Throughout, the narrators show remarkable eloquence. The triumphs and the pride of war are plentiful here, and each veteran tells his story with a sense of honor, but it's the trials and tragedies that are most interesting (and, surprisingly enough, sometimes quite funny). From jammed guns at Normandy to freezing, underdressed infantrymen at the Battle of the Bulge, it's not always the gore that's gripping.

That said, the gore is plentiful, and plenty upsetting. Not for the faint of heart, for death fills this audiobook. Particularly in "War in the Pacific," the stench of death veritably wafts through the speakers. The almost-universal sense of survivor guilt permeates each audio. The interviewer asks several men if they can make sense out of why they lived, and even half a century later, there are no real answers to that question.

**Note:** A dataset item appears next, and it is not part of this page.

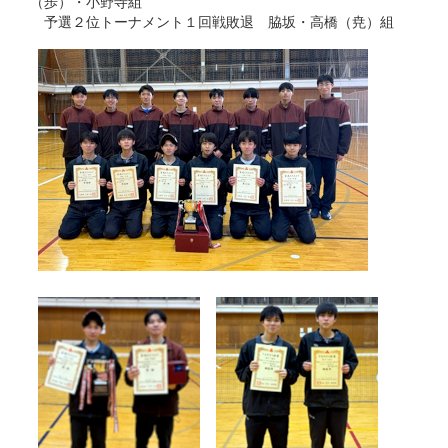
（歩）・小野寺組
予選２位トーナメント１回戦敗退 脇坂・高橋（尭）組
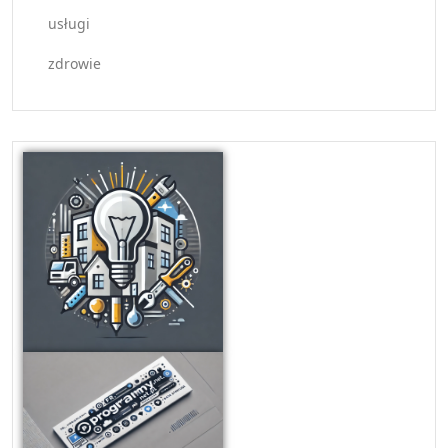
usługi
zdrowie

When grandpas throughout America talk about the War, there are plenty of disappointments. For one thing, old soldiers never seem to stay on subject. ("Enough with how cold the water was. Get to the scary parts.") And the stories are often left unfinished. Lieutenant So-and-So is mentioned, but then we never find out if he survived.

Listeners will sometimes experience the same frustrations here, but in a way, that adds to the conversational, intimate feel of the audio. It's as if you're listening to old men telling their darkest secrets, and most of these narrators tell their stories so well that it's hard to care when subplots don't get resolved. Nonetheless, even war buffs will get bored occasionally, particularly when interviewer and interviewee discuss the minutiae of military strategy. However, just as soon as the mind starts to wander, these soldiers bring listeners back to full attention. At one point in the D-Day collection, Jerry Markham rambles on about high tide at Normandy before snapping to a spellbinding memory of the first dead man he saw.

"Half his head was blown off," Markham says. "That's when I knew we were playing for keeps." The tough but desperate tone of Markham's voice captures D-Day as masterfully as the famous scene from “Saving Private Ryan.”

Nonetheless, the production quality sometimes disappoints. In interview-heavy sections, the listener is sometimes privy to utterly superfluous dialogue ("Can you look at me while you're talking?" "Would you like a drink of water?"). And background noise surfaces a few times. But again, the problematic production value makes for a historical document that is, in many ways, more realistic — and therefore more moving. They aren't professional narrators, certainly, but what's surprising is the quality of the storytelling here. These men have had more than 50 years to digest the war, and their descriptions of it often match the high drama and lyricism of quality war fiction.

Sure, the narrators go on tangents. You can hear them breathing and coughing and they pause for long periods to keep from crying. But from the glider pilots to the grunts at Iwo Jima, almost every single soldier describes riveting scenes listeners aren't likely to forget. The reality of it, the propinquity of the narration, bests anything you're likely to see on the History Channel and, in the process, shows the importance and power of first-person audio nonfiction.